Stored data entries
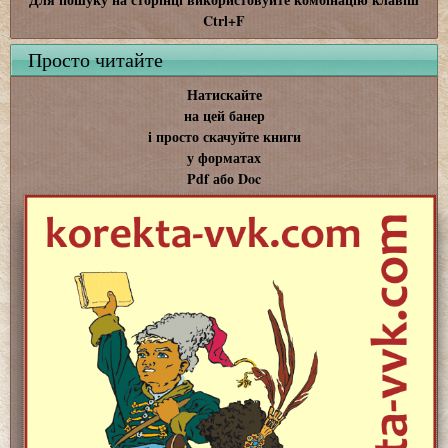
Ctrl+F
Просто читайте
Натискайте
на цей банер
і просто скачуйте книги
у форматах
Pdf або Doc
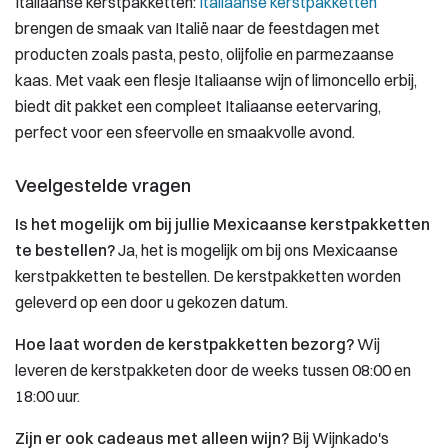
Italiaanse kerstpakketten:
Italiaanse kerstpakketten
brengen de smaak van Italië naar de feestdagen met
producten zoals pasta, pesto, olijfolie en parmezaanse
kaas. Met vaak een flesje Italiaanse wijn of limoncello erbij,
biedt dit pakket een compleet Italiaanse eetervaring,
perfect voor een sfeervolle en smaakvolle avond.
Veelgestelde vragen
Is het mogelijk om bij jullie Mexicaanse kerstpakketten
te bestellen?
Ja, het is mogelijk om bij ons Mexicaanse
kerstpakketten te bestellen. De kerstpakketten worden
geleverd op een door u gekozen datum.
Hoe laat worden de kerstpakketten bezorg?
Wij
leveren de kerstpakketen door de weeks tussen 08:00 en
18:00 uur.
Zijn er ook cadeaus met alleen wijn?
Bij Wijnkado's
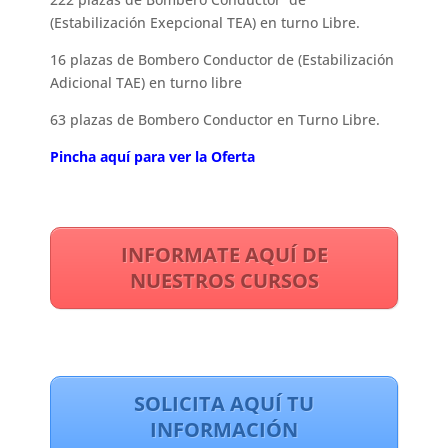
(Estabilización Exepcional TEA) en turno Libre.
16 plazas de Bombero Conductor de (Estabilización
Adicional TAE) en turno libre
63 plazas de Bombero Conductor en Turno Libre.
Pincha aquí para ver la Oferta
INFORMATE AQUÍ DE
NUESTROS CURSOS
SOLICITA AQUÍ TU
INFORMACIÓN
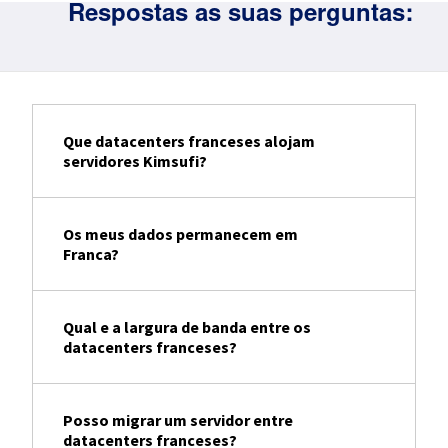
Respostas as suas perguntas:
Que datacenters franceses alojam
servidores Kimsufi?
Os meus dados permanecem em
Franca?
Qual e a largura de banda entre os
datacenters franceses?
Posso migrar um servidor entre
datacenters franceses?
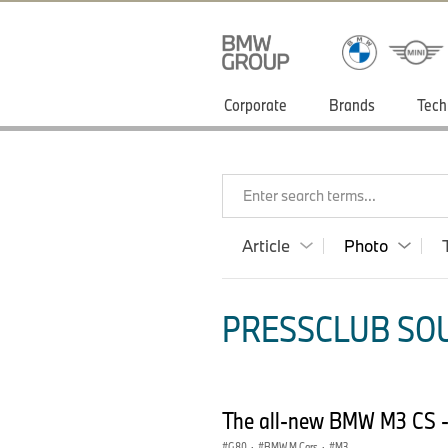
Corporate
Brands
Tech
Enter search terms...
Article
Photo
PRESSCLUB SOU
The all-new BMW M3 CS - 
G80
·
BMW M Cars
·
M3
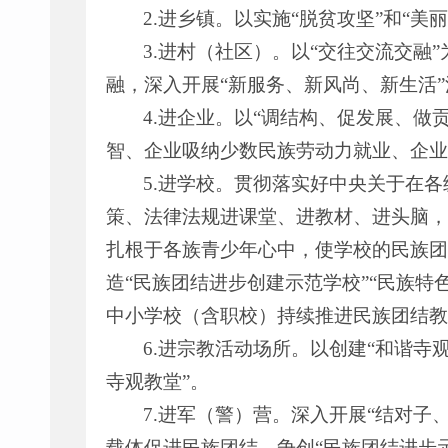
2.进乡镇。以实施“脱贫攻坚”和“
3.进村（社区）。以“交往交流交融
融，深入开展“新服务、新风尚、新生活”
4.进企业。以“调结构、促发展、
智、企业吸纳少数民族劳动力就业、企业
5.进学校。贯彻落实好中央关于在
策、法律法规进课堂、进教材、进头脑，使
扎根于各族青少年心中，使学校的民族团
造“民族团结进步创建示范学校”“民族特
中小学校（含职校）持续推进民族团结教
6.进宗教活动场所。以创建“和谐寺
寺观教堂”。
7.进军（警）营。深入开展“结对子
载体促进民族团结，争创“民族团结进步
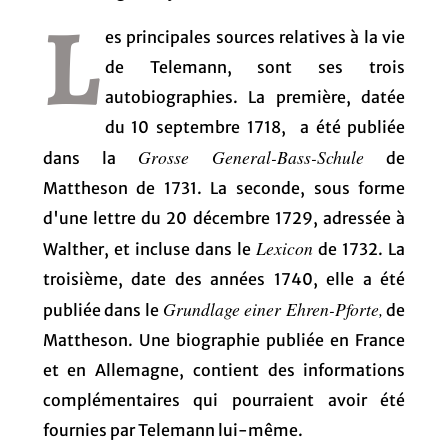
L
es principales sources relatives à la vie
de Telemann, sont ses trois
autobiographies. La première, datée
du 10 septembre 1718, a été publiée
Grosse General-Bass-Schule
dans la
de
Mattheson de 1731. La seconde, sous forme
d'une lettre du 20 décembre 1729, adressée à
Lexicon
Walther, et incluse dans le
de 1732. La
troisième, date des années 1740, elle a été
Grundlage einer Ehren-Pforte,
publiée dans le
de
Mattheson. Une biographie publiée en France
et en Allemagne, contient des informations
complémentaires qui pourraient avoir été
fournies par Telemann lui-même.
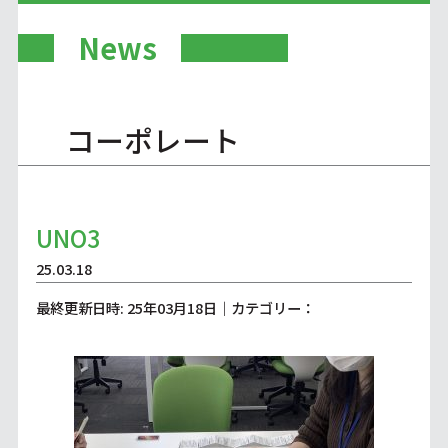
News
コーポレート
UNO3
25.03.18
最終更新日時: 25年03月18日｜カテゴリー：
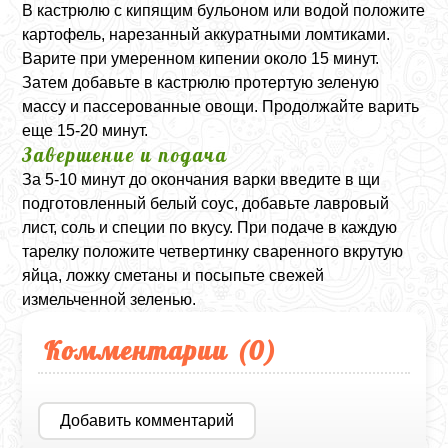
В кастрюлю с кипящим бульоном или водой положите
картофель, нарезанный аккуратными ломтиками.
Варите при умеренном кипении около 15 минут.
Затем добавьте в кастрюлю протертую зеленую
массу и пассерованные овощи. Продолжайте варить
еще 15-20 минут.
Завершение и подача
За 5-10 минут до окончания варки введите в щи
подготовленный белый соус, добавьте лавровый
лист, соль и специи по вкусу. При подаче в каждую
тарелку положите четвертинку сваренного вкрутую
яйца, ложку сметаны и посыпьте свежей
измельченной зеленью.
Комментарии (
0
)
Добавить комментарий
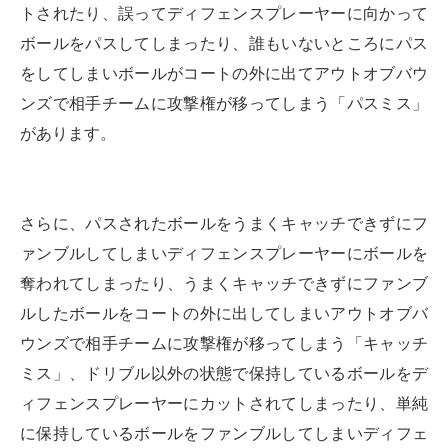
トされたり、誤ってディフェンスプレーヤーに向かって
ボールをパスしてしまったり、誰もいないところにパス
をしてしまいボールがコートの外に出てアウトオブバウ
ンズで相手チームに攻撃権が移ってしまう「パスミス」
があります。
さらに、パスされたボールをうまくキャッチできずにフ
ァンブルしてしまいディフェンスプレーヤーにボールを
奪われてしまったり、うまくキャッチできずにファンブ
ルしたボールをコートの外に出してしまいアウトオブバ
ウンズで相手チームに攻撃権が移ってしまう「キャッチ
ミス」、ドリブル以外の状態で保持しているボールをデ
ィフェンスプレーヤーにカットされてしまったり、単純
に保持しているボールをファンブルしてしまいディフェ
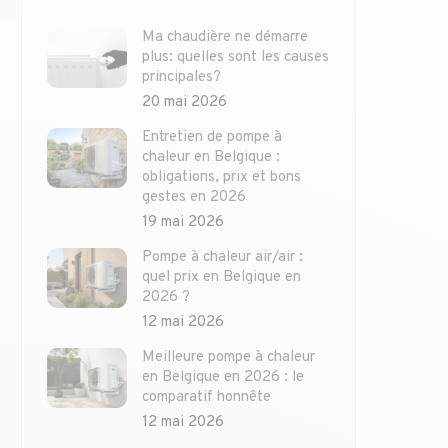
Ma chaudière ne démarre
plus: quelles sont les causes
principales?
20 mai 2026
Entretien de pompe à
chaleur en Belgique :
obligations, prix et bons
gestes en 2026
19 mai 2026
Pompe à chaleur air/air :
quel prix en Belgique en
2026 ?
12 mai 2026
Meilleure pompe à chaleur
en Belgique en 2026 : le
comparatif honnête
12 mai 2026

DIRECTIONS: Write out the text of every item above word for word, leaving out the pictures.

ANSWER SECTION:
Ctrl+F
Просто читайте
Натискайте
на цей банер
і просто скачуйте книги
у форматах
Pdf або Doc
Italiaanse kerstpakketten:
Italiaanse kerstpakketten
brengen de smaak van Italië naar de feestdagen met
producten zoals pasta, pesto, olijfolie en parmezaanse
kaas. Met vaak een flesje Italiaanse wijn of limoncello erbij,
biedt dit pakket een compleet Italiaanse eetervaring,
perfect voor een sfeervolle en smaakvolle avond.
Veelgestelde vragen
Is het mogelijk om bij jullie Mexicaanse kerstpakketten
te bestellen?
Ja, het is mogelijk om bij ons Mexicaanse
kerstpakketten te bestellen. De kerstpakketten worden
geleverd op een door u gekozen datum.
Hoe laat worden de kerstpakketten bezorg?
Wij
leveren de kerstpakketen door de weeks tussen 08:00 en
18:00 uur.
Zijn er ook cadeaus met alleen wijn?
Bij Wijnkado's
(Estabilización Exepcional TEA) en turno Libre.
16 plazas de Bombero Conductor de (Estabilización
Adicional TAE) en turno libre
63 plazas de Bombero Conductor en Turno Libre.
Pincha aquí para ver la Oferta
INFORMATE AQUÍ DE
NUESTROS CURSOS
SOLICITA AQUÍ TU
INFORMACIÓN
Respostas as suas perguntas:
Que datacenters franceses alojam
servidores Kimsufi?
Os meus dados permanecem em
Franca?
Qual e a largura de banda entre os
datacenters franceses?
Posso migrar um servidor entre
datacenters franceses?
Corporate
Brands
Tech
Enter search terms...
Article
Photo
PRESSCLUB SOU
The all-new BMW M3 CS - 
G80
·
BMW M Cars
·
M3
2.进乡镇。以实施“脱贫攻坚”和“
3.进村（社区）。以“交往交流交融
融，深入开展“新服务、新风尚、新生活”
4.进企业。以“调结构、促发展、
智、企业吸纳少数民族劳动力就业、企业
5.进学校。贯彻落实好中央关于在
策、法律法规进课堂、进教材、进头脑，使
扎根于各族青少年心中，使学校的民族团
造“民族团结进步创建示范学校”“民族特
中小学校（含职校）持续推进民族团结教
6.进宗教活动场所。以创建“和谐寺
寺观教堂”。
7.进军（警）营。深入开展“结对子
载体促进民族团结，争创“民族团结进步
L
es principales sources relatives à la vie
de Telemann, sont ses trois
autobiographies. La première, datée
du 10 septembre 1718, a été publiée
Grosse General-Bass-Schule
dans la
de
Mattheson de 1731. La seconde, sous forme
d'une lettre du 20 décembre 1729, adressée à
Lexicon
Walther, et incluse dans le
de 1732. La
troisième, date des années 1740, elle a été
Grundlage einer Ehren-Pforte,
publiée dans le
de
Mattheson. Une biographie publiée en France
et en Allemagne, contient des informations
complémentaires qui pourraient avoir été
fournies par Telemann lui-même.
News
コーポレート
UNO3
25.03.18
最終更新日時: 25年03月18日｜カテゴリー：
В кастрюлю с кипящим бульоном или водой положите
картофель, нарезанный аккуратными ломтиками.
Варите при умеренном кипении около 15 минут.
Затем добавьте в кастрюлю протертую зеленую
массу и пассерованные овощи. Продолжайте варить
еще 15-20 минут.
Завершение и подача
За 5-10 минут до окончания варки введите в щи
подготовленный белый соус, добавьте лавровый
лист, соль и специи по вкусу. При подаче в каждую
тарелку положите четвертинку сваренного вкрутую
яйца, ложку сметаны и посыпьте свежей
измельченной зеленью.
Комментарии (
0
)
Добавить комментарий
トされたり、誤ってディフェンスプレーヤーに向かって
ボールをパスしてしまったり、誰もいないところにパス
をしてしまいボールがコートの外に出てアウトオブバウ
ンズで相手チームに攻撃権が移ってしまう「パスミス」
があります。
さらに、パスされたボールをうまくキャッチできずにフ
ァンブルしてしまいディフェンスプレーヤーにボールを
奪われてしまったり、うまくキャッチできずにファンブ
ルしたボールをコートの外に出してしまいアウトオブバ
ウンズで相手チームに攻撃権が移ってしまう「キャッチ
ミス」、ドリブル以外の状態で保持しているボールをデ
ィフェンスプレーヤーにカットされてしまったり、単純
に保持しているボールをファンブルしてしまいディフェ
Ma chaudière ne démarre
plus: quelles sont les causes
principales?
20 mai 2026
Entretien de pompe à
chaleur en Belgique :
obligations, prix et bons
gestes en 2026
19 mai 2026
Pompe à chaleur air/air :
quel prix en Belgique en
2026 ?
12 mai 2026
Meilleure pompe à chaleur
en Belgique en 2026 : le
comparatif honnête
12 mai 2026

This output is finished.